Apple Signs Massive Deal for New Campus in Sunnyvale?
Silicon Valley Business Journal further reports that “The transaction is another sign – as if you need any more – of Apple’s tremendous expansion, potentially providing enough room for more than 3,000 workers”. These maneuvers by Apple would create a third campus for the company besides Cupertino and Sunnyvale.
Industry insiders also point out that Apple is undertaking lease and property purchase deals that suggest it will retain almost all of these offices and sites even after the company completes the spaceship campus. Terms of the deal couldn’t immediately be learned, but it’s believed that Apple has leased, not purchased, the project.
The large campus site in Sunnyvale would replace a 1970s business park with the futuristic looking six-story office campus, complete with a rooftop gardens and two miles of walkable paths.
The proposed campus, which is illustrated at Notanotherbox.com, features three connected main buildings surrounding a central courtyard that will be wrapped in a curved-glass skin that will flow around the building like a rolling wave.
Above: Artist’s depiction of Apple’s planned new campus in Sunnyvale, California.

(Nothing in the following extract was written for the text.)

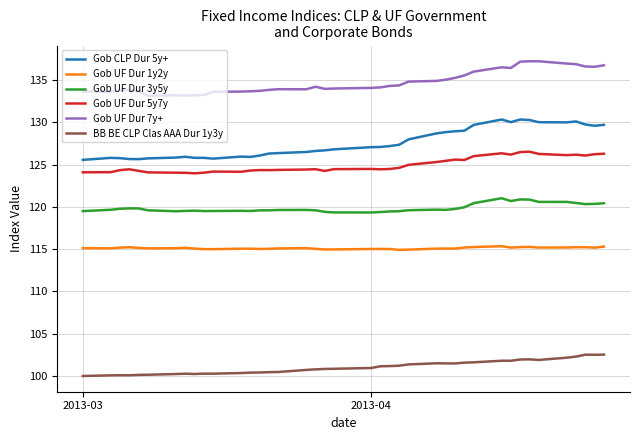

True or false: Gob UF Dur 7y+ and Gob UF Dur 1y2y intersect in this chart.

False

“We wanted something that was really different, lasting and interesting”, Scott Jacobs, Landbank’s CEO, told BizJournals in 2013 when the project was first proposed. The project was marketed by Steve Horton and Kelly Yoder of Cushman & Wakefield in partnership with Jeff Houston and Mike Charters of CBRE. The headquarters will be a curvaceous, 777,000-square-foot project at Central Expressway and Wolfe Road that’s expected to look like nothing else ever attempted in Silicon Valley. The notion wasn’t without skeptics, but in the end Jacobs’ bet paid off.